Она выбегает из дома холодный мрачный рассвет, режущая роса, стальные тона, глухое распахнутое небо, огород спускается к реке, он, кажется, сидит в самом низу огорода, она бежит к нему, изображение растет и прыгает из стороны в сторону, как в кинокадре
он совершенно неподвижен
она останавливается у него над правым плечом, кладет ладонь на плечо
он оборачивается, смотрит ей в глаза.
Галя?
Да что с тобой, пойдем, ты совсем замерз, у тебя ледяные руки.
А лицо?
Что лицо? лицо чуть теплее.
Я смотрел на солнце.
Пойдем... пойдем.
Ей едва удается его согреть.
* * *
Через день кончается хлеб, она идет в магазин
Не пойдешь со мной?
Нет... извини я неважно себя чувствую... отдохну.
Мужики мастера отдыхать.
Это точно.
Она стоит в очереди две старухи шепчутся в другом конце магазина, и она слышит их слова так отчетливо, как они не слышат одна другую и даже, наверное, каждая из них самоё себя; то ли такая акустика здания, то ли...
"Молнией наповал..."
"Ах! надо же такое..."
"Говорит: сожжено, уголь..."
"Он вызвал милицию?"
"Нет вы же его знаете, какая там милиция..."
"Господи..."
Она прибегает в небольшой дачный двор, залитый резаным сквозь листву и забор солнцем, его не видно он неслышно подходит сзади:
А где хлеб?
Боже!
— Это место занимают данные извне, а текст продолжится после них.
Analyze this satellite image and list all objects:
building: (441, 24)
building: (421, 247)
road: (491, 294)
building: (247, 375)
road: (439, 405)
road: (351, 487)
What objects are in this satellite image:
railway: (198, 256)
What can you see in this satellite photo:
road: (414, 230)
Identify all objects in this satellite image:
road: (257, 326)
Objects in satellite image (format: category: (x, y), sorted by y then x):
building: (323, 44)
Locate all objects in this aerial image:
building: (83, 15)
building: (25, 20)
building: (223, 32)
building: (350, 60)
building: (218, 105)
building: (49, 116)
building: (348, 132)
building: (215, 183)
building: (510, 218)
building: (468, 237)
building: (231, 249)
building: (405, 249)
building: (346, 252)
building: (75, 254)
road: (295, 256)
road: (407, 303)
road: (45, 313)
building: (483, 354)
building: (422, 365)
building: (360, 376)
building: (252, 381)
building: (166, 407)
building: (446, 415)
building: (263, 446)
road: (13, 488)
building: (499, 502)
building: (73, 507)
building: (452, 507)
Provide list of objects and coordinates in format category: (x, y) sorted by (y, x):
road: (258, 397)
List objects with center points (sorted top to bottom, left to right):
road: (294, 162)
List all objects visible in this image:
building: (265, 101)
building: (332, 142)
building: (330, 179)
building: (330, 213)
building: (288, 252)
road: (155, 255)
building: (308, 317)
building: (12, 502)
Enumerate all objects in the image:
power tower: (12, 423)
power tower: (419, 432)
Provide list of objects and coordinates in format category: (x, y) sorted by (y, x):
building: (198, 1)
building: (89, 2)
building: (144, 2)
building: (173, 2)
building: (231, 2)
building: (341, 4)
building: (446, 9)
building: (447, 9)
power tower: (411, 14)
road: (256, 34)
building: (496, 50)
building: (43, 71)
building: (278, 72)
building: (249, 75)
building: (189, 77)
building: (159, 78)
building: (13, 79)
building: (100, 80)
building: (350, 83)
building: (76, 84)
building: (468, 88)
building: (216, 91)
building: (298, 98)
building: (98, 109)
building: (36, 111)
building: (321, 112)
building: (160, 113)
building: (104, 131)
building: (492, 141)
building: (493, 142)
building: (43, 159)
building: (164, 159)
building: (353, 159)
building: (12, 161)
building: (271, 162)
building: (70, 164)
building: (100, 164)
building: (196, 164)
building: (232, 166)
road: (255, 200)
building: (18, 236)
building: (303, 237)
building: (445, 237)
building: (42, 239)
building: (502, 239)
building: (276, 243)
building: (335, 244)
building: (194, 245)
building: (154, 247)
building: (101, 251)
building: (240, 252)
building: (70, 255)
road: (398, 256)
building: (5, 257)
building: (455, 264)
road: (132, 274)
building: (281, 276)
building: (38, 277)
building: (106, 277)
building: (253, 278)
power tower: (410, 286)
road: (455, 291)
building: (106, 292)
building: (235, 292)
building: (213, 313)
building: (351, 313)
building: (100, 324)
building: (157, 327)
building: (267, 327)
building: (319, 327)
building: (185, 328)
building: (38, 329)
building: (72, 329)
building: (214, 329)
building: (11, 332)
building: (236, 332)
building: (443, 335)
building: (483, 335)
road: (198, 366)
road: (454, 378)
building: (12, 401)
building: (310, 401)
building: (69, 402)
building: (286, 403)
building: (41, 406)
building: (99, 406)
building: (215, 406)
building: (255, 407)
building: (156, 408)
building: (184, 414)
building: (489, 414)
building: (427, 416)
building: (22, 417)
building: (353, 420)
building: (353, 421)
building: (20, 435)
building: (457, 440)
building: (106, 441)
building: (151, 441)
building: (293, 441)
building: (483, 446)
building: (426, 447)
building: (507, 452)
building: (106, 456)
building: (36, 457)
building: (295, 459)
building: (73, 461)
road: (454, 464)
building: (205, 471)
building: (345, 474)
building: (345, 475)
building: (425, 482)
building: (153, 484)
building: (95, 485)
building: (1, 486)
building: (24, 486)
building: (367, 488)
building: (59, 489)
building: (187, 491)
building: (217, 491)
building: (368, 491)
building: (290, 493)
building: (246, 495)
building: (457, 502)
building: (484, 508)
Как ты меня напугал. Хлеб?..
Там же, где моя корзина?
Да...
Он смотрит ей в глаза и начинает говорить:
Я увлекся этими грибами, но почти ничего не нашел, а когда посмотрел наверх, возвращаться было уже поздно, и я решил переждать в лесу. Началась гроза. Я помнил, что молния ударяет в высокое, но не помнил, что из этого следует: держаться высокого дерева или избегать его. Наконец, я встал ни так, ни сяк. С каждым ударом пауза между молнией и громом сокращалась. Я помню в предпоследний раз не вместился даже один удар сердца.
потом вспышка и я увидел себя в ужасном, надо сказать, виде и сразу подумал о тебе: хорошо, что ты этого не видишь. Потом понял, что умер.
Я ощущал большую свободу.
Вот что было обидно: молния не попала никуда больше, ни в высокое дерево шагах в двадцати, ни в березку, около которой я стоял. Она попала только в меня.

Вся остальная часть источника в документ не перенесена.